Exercise:
Print every line of the listing below, starting with the line that holds "9: (358, 37, 0.90)" and going on through the line that holds "58: (455, 86, 0.84)", both included, and print nothing else.
====== Stored data ======
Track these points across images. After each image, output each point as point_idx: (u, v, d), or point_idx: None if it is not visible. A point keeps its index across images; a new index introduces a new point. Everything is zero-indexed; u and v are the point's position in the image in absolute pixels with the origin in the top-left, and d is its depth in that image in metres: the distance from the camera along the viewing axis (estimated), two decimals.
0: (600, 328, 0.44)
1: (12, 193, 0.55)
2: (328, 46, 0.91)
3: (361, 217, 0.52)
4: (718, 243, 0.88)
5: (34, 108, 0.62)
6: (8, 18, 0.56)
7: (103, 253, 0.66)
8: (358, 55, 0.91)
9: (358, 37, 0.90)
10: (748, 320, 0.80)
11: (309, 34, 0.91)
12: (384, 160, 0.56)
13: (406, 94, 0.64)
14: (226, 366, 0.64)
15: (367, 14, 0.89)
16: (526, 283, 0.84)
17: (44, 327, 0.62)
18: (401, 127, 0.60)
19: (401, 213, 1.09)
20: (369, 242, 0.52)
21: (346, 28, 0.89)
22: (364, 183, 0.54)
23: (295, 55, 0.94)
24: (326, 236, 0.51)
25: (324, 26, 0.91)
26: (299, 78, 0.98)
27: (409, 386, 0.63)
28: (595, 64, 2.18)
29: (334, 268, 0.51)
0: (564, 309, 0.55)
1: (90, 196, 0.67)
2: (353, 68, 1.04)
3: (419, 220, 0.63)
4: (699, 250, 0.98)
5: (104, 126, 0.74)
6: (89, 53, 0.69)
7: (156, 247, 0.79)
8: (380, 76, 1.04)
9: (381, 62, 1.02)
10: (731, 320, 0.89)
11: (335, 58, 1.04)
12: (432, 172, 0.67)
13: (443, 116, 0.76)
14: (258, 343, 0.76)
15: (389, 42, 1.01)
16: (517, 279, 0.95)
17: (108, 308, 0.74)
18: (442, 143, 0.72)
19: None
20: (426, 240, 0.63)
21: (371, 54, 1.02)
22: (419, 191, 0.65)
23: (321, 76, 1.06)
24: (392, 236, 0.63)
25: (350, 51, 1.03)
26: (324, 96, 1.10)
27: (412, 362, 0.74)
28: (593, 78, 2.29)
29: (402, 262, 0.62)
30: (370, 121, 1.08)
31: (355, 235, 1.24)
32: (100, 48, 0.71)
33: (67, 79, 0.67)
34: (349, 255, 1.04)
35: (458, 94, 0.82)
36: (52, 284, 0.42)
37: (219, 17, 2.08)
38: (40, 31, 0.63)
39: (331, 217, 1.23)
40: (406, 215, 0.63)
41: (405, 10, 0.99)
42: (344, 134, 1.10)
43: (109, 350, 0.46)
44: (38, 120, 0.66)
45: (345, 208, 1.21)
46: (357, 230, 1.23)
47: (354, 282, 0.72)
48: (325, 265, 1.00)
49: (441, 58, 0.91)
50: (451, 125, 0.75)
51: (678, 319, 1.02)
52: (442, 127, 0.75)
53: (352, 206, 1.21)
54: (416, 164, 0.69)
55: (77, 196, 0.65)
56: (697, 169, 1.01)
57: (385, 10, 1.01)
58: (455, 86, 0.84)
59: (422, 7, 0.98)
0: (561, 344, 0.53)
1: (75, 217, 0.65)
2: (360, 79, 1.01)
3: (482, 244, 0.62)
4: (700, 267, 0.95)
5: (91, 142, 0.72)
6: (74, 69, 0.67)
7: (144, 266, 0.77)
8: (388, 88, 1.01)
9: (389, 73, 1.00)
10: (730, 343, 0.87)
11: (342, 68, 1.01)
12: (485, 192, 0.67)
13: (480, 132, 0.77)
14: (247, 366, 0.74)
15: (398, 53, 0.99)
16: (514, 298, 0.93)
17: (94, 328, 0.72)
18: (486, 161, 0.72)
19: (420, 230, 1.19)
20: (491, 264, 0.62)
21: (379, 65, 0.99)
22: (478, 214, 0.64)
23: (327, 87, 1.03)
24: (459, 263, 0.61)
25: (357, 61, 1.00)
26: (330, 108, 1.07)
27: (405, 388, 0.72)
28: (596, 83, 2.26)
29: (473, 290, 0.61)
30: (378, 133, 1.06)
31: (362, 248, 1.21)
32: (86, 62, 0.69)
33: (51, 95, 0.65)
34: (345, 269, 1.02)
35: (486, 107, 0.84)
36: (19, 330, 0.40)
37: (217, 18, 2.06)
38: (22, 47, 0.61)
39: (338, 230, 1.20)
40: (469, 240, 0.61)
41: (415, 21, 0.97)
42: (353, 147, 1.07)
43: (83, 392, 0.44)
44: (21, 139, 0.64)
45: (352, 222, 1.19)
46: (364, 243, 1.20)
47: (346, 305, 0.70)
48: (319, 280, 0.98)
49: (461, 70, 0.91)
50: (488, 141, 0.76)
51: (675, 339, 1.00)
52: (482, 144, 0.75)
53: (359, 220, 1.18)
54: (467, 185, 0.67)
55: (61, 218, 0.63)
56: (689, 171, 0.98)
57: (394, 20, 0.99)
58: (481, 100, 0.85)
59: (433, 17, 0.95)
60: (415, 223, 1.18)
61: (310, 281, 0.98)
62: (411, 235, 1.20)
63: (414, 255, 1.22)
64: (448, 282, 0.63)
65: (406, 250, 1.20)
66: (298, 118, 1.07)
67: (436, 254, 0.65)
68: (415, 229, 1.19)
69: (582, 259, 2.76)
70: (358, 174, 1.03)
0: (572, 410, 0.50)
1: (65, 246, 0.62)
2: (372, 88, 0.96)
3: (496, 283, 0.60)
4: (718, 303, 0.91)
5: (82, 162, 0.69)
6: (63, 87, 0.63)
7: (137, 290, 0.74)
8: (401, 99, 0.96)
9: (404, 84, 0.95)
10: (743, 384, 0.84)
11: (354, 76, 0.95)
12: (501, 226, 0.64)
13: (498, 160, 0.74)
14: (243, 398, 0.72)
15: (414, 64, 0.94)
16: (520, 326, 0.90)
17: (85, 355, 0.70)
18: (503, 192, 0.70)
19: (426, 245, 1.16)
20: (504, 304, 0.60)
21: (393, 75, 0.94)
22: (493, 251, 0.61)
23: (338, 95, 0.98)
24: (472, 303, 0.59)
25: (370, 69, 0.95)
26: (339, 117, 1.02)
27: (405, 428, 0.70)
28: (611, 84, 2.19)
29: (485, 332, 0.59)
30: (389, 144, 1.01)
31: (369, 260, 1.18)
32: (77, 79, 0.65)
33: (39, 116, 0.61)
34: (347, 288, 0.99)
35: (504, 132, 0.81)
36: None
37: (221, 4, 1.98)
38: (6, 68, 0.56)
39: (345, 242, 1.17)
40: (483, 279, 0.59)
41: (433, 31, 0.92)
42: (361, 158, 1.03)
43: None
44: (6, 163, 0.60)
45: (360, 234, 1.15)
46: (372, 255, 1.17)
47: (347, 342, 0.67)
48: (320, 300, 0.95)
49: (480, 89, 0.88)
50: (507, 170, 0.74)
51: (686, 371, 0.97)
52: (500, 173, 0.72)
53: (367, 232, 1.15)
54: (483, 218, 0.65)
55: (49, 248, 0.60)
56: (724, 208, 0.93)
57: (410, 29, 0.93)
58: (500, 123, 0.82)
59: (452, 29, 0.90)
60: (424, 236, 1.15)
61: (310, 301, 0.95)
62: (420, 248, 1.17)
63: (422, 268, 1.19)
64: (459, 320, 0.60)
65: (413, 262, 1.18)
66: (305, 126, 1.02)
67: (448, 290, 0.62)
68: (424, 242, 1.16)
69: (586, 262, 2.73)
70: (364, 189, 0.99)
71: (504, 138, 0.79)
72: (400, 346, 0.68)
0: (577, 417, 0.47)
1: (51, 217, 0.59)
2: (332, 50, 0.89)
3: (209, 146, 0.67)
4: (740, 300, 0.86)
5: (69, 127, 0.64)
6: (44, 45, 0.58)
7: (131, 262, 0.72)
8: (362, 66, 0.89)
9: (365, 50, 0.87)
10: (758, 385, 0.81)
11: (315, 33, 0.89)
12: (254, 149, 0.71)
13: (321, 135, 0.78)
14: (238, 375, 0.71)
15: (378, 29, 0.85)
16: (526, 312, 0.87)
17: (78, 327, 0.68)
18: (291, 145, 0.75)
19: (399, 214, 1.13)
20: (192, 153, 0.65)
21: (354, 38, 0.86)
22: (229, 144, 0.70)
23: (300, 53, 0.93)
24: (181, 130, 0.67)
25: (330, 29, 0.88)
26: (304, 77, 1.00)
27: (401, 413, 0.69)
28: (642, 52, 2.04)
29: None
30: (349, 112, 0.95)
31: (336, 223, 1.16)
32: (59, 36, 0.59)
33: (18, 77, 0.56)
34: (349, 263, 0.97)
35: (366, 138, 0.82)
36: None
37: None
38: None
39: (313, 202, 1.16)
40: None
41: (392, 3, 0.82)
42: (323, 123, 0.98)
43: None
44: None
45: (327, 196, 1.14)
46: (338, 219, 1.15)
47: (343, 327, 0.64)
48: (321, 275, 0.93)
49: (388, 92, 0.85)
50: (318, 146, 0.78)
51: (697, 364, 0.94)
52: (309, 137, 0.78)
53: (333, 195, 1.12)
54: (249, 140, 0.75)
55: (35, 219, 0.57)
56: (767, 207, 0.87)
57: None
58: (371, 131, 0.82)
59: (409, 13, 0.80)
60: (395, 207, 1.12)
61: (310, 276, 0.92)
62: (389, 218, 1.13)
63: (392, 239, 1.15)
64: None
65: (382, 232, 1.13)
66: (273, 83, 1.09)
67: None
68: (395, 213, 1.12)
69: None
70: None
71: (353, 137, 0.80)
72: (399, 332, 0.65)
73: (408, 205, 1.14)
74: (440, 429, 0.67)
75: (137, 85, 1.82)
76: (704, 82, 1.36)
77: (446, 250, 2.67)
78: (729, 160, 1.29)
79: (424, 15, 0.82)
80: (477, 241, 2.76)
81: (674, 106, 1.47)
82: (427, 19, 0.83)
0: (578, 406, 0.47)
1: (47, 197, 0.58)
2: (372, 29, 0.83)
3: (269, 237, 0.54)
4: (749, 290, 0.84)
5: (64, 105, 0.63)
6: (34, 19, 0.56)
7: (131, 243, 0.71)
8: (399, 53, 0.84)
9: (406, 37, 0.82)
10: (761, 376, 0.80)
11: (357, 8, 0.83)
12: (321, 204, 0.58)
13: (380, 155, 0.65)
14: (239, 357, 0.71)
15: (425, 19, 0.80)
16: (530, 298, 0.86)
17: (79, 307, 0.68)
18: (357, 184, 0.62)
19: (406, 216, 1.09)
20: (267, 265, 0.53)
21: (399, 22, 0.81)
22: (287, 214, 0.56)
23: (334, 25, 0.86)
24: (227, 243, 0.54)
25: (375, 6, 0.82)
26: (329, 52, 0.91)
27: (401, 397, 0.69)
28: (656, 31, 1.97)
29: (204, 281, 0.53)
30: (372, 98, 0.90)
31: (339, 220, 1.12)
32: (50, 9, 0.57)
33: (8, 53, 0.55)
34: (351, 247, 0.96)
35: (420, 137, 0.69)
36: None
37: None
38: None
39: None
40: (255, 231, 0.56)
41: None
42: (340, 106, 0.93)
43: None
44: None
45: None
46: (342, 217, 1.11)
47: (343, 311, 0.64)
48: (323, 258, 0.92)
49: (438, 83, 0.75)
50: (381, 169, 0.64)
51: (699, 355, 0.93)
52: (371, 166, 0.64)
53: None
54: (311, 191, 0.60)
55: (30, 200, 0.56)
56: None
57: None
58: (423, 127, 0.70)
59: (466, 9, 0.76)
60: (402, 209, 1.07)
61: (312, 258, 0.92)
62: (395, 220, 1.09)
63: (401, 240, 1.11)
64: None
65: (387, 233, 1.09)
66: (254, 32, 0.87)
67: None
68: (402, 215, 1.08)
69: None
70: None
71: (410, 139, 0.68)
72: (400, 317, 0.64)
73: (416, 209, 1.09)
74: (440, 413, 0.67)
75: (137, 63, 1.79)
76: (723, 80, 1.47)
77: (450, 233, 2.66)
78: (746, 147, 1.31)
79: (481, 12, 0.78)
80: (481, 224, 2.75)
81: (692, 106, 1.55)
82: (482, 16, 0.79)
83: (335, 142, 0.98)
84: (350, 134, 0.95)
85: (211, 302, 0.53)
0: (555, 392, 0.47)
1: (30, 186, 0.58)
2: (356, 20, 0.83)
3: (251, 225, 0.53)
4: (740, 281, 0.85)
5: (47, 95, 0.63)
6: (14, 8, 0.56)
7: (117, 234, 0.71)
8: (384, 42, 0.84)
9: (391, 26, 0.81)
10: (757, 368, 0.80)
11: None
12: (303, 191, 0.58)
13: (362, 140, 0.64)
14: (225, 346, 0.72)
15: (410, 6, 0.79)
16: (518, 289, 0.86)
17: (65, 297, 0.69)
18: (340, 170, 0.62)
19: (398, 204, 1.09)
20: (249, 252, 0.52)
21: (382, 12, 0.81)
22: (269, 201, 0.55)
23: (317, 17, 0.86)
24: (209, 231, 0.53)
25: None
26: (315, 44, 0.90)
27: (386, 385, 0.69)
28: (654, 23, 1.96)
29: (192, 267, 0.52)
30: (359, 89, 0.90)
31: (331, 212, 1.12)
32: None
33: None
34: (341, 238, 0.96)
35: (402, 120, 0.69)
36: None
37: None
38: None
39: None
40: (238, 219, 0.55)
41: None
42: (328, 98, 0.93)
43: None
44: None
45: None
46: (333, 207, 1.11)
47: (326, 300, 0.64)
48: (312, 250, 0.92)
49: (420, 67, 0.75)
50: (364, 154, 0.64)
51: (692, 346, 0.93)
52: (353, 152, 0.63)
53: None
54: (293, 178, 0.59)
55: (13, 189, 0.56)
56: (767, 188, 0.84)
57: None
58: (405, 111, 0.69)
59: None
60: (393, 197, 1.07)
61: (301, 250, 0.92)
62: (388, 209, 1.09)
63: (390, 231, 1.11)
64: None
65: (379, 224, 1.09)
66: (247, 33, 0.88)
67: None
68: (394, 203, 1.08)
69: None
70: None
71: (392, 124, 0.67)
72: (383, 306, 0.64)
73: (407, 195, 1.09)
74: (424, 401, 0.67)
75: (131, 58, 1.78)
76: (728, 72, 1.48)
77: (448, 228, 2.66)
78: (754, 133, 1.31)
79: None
======
Result for this exercise:
9: (358, 37, 0.90)
10: (748, 320, 0.80)
11: (309, 34, 0.91)
12: (384, 160, 0.56)
13: (406, 94, 0.64)
14: (226, 366, 0.64)
15: (367, 14, 0.89)
16: (526, 283, 0.84)
17: (44, 327, 0.62)
18: (401, 127, 0.60)
19: (401, 213, 1.09)
20: (369, 242, 0.52)
21: (346, 28, 0.89)
22: (364, 183, 0.54)
23: (295, 55, 0.94)
24: (326, 236, 0.51)
25: (324, 26, 0.91)
26: (299, 78, 0.98)
27: (409, 386, 0.63)
28: (595, 64, 2.18)
29: (334, 268, 0.51)
0: (564, 309, 0.55)
1: (90, 196, 0.67)
2: (353, 68, 1.04)
3: (419, 220, 0.63)
4: (699, 250, 0.98)
5: (104, 126, 0.74)
6: (89, 53, 0.69)
7: (156, 247, 0.79)
8: (380, 76, 1.04)
9: (381, 62, 1.02)
10: (731, 320, 0.89)
11: (335, 58, 1.04)
12: (432, 172, 0.67)
13: (443, 116, 0.76)
14: (258, 343, 0.76)
15: (389, 42, 1.01)
16: (517, 279, 0.95)
17: (108, 308, 0.74)
18: (442, 143, 0.72)
19: None
20: (426, 240, 0.63)
21: (371, 54, 1.02)
22: (419, 191, 0.65)
23: (321, 76, 1.06)
24: (392, 236, 0.63)
25: (350, 51, 1.03)
26: (324, 96, 1.10)
27: (412, 362, 0.74)
28: (593, 78, 2.29)
29: (402, 262, 0.62)
30: (370, 121, 1.08)
31: (355, 235, 1.24)
32: (100, 48, 0.71)
33: (67, 79, 0.67)
34: (349, 255, 1.04)
35: (458, 94, 0.82)
36: (52, 284, 0.42)
37: (219, 17, 2.08)
38: (40, 31, 0.63)
39: (331, 217, 1.23)
40: (406, 215, 0.63)
41: (405, 10, 0.99)
42: (344, 134, 1.10)
43: (109, 350, 0.46)
44: (38, 120, 0.66)
45: (345, 208, 1.21)
46: (357, 230, 1.23)
47: (354, 282, 0.72)
48: (325, 265, 1.00)
49: (441, 58, 0.91)
50: (451, 125, 0.75)
51: (678, 319, 1.02)
52: (442, 127, 0.75)
53: (352, 206, 1.21)
54: (416, 164, 0.69)
55: (77, 196, 0.65)
56: (697, 169, 1.01)
57: (385, 10, 1.01)
58: (455, 86, 0.84)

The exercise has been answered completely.